- Mastering Assembly Programming
- Alexey Lyashko
- 195字
- 2021-08-20 10:23:26
Floating point registers
The CPU itself has no means for floating point arithmetic operations. In 1980, Intel announced the Intel 8087 - the floating point coprocessor for the 8086 line. 8087 remained as a separate installable device until 1989, when Intel came up with the 80486 (i486) processor, which had an integrated 8087 circuit. However, when talking about floating point registers and floating point instructions, we still refer to 8087 as a floating-point unit (FPU) or, sometimes, still as a floating-point coprocessor (however, the latter is becoming more and more rare).
8087 has eight registers, 80 bits each, arranged in a stack fashion, meaning that operands are pushed onto this stack from the memory and results are popped from the topmost register to the memory. These registers are named ST0 to ST7 (ST--stack) and the most used one, that is, the ST0 register, may be referred to as simply ST.

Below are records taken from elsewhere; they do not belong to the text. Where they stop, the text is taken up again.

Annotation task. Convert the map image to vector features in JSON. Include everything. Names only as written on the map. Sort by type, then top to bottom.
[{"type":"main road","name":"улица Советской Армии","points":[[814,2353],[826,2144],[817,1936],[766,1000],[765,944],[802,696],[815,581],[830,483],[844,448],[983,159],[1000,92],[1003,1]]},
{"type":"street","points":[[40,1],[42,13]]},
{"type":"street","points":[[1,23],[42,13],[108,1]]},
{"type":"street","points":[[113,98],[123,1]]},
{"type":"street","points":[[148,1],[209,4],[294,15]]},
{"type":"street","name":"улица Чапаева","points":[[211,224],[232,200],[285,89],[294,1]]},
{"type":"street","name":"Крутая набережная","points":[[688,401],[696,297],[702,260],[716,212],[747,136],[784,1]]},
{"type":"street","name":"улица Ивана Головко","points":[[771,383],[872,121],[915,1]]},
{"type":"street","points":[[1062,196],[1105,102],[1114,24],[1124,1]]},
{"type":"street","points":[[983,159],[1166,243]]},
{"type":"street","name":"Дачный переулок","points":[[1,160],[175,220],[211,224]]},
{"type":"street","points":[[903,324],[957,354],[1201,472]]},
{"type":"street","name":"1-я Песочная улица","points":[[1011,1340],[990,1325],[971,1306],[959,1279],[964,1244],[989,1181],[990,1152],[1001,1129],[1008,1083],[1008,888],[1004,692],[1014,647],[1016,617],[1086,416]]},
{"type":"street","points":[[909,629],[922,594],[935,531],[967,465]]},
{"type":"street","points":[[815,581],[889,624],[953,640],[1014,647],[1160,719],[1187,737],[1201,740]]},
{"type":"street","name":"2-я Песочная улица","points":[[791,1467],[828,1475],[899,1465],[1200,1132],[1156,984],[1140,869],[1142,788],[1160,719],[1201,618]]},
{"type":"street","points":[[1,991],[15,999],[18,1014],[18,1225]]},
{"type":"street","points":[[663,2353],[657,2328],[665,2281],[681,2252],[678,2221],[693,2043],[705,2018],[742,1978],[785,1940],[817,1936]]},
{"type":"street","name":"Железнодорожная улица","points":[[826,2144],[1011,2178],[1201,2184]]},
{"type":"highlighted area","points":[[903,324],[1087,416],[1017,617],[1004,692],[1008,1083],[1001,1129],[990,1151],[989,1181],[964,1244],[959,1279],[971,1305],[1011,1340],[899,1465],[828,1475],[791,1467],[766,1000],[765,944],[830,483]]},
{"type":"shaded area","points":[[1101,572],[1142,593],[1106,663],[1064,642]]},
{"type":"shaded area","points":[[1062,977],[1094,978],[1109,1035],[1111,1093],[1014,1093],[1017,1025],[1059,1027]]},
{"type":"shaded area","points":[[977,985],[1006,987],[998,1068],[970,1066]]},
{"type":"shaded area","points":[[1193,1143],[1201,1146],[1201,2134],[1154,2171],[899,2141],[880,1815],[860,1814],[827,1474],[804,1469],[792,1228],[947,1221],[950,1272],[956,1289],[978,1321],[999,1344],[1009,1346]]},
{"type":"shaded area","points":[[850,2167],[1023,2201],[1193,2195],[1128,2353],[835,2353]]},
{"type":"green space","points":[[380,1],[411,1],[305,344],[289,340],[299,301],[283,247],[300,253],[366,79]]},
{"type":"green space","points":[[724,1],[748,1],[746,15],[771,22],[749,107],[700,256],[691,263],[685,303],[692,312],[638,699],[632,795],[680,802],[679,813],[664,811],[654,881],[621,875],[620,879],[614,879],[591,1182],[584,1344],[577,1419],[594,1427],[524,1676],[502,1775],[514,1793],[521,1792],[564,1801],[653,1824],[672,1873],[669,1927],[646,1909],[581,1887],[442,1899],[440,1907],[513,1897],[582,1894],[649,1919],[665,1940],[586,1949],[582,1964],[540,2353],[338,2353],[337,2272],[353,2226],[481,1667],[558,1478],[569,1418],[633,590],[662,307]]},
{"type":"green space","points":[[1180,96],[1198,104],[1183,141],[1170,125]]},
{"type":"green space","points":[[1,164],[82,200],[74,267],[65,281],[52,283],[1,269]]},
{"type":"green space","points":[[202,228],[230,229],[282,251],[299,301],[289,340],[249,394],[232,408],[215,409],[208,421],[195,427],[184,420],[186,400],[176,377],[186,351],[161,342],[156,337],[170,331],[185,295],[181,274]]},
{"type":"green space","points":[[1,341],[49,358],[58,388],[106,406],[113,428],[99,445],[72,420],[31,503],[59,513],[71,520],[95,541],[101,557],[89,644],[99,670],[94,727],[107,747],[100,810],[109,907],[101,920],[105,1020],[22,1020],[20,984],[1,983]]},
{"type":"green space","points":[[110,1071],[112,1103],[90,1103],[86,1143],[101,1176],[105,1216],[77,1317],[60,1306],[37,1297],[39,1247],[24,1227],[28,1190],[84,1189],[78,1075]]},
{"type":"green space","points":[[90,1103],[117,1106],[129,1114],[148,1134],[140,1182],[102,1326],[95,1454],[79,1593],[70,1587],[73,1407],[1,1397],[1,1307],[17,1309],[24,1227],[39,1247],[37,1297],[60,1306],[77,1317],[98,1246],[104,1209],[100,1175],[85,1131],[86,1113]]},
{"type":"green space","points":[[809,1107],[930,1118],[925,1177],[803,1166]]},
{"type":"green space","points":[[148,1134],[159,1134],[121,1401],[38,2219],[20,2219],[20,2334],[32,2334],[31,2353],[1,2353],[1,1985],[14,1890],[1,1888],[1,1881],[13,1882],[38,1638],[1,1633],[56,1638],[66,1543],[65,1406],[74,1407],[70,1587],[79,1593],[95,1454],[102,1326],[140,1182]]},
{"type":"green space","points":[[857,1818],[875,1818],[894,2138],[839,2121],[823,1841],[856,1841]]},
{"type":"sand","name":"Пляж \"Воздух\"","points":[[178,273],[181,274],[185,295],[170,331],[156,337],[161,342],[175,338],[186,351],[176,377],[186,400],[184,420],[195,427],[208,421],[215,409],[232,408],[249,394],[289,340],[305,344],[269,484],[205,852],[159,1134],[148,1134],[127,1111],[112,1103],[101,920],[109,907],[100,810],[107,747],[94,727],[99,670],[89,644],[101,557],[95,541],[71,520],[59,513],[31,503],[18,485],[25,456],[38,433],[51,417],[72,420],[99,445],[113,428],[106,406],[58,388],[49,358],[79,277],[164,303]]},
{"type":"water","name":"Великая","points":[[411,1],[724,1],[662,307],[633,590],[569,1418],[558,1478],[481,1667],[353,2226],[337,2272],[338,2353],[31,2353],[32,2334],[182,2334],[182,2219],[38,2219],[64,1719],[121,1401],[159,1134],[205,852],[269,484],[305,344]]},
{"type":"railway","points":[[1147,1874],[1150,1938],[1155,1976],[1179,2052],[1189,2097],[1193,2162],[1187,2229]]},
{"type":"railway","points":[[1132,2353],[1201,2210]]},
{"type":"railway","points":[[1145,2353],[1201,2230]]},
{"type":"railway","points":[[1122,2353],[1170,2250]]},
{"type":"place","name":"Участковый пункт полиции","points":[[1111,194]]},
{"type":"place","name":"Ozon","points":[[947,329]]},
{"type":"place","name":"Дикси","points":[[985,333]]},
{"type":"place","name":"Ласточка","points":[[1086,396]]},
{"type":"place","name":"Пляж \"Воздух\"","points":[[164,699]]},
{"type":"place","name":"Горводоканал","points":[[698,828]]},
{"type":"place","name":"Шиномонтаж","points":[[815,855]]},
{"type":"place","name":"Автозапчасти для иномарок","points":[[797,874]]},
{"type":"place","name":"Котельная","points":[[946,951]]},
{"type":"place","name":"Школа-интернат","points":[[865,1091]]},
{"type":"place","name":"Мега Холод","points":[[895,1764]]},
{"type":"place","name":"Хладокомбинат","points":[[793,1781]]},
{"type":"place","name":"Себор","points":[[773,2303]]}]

The floating-point coprocessor supports several data types:
- 80-bit extended-precision real
- 64-bit double-precision real
- 32-bit single-precision real
- 18-digit decimal integer
- 64-bit binary integer
- 32-bit binary integer
- 16-bit binary integer
The floating-point coprocessor will be discussed in more detail in Chapter 3, Intel Instruction Set Architecture (ISA).